**WORK REQUEST**
Convert the material as a JSON list of strings, one string per line with blank lines omitted. Cover only the lines between the line containing "knowledge about it" and the line containing "Sign up to get", inclusive.
%%
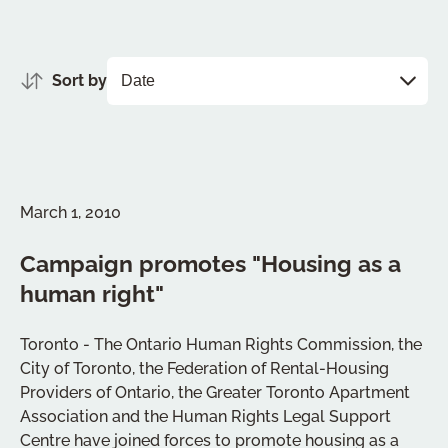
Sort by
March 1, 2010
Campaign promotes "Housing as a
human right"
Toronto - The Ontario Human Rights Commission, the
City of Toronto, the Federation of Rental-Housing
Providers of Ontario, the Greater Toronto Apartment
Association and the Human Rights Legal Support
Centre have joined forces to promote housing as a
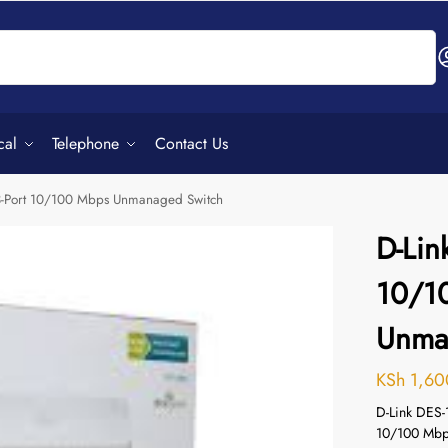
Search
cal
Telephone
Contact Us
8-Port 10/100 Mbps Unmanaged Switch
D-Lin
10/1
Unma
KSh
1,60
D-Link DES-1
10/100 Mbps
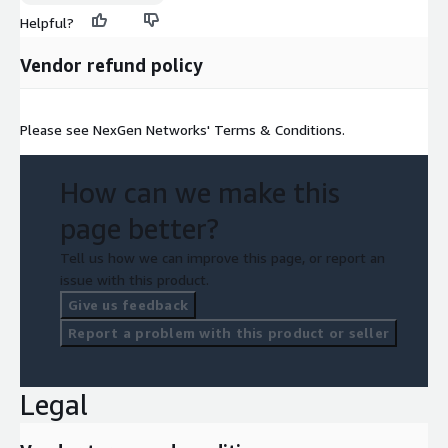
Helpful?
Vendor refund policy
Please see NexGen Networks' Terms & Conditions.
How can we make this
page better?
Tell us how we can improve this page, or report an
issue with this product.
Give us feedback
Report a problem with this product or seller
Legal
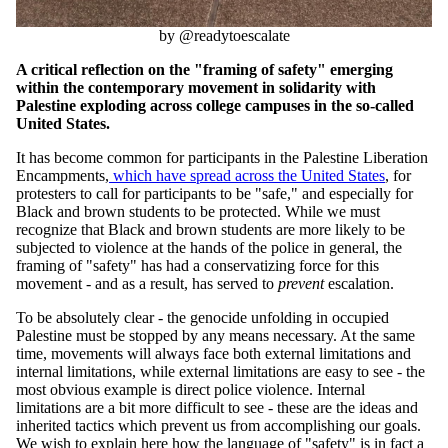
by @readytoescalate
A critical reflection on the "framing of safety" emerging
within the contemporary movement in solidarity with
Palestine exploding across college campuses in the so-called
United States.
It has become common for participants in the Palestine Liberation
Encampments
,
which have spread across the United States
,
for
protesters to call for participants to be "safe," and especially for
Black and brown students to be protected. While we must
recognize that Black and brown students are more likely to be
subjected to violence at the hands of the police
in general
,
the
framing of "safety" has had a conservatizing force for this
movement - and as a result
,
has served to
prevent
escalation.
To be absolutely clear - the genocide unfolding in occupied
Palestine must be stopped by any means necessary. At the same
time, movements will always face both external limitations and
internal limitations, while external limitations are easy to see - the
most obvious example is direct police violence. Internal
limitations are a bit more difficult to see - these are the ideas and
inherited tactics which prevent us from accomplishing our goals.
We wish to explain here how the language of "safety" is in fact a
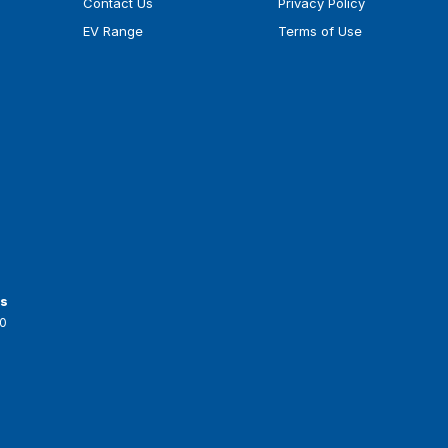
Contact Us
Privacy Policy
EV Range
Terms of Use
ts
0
%%
%%
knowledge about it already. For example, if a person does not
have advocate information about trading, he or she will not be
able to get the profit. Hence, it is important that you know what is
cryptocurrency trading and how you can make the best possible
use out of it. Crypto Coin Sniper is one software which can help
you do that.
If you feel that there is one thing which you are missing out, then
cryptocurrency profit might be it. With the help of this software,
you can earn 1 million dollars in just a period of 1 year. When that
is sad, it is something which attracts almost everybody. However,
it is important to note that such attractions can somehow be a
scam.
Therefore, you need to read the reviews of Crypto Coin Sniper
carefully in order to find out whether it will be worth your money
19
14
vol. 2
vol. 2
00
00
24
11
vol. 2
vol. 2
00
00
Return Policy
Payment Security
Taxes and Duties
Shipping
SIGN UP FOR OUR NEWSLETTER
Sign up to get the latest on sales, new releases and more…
%%
**REPLY TO THE TASK**
[
  "knowledge about it already. For example, if a person does not",
  "have advocate information about trading, he or she will not be",
  "able to get the profit. Hence, it is important that you know what is",
  "cryptocurrency trading and how you can make the best possible",
  "use out of it. Crypto Coin Sniper is one software which can help",
  "you do that.",
  "If you feel that there is one thing which you are missing out, then",
  "cryptocurrency profit might be it. With the help of this software,",
  "you can earn 1 million dollars in just a period of 1 year. When that",
  "is sad, it is something which attracts almost everybody. However,",
  "it is important to note that such attractions can somehow be a",
  "scam.",
  "Therefore, you need to read the reviews of Crypto Coin Sniper",
  "carefully in order to find out whether it will be worth your money",
  "19",
  "14",
  "vol. 2",
  "vol. 2",
  "00",
  "00",
  "24",
  "11",
  "vol. 2",
  "vol. 2",
  "00",
  "00",
  "Return Policy",
  "Payment Security",
  "Taxes and Duties",
  "Shipping",
  "SIGN UP FOR OUR NEWSLETTER",
  "Sign up to get the latest on sales, new releases and more…"
]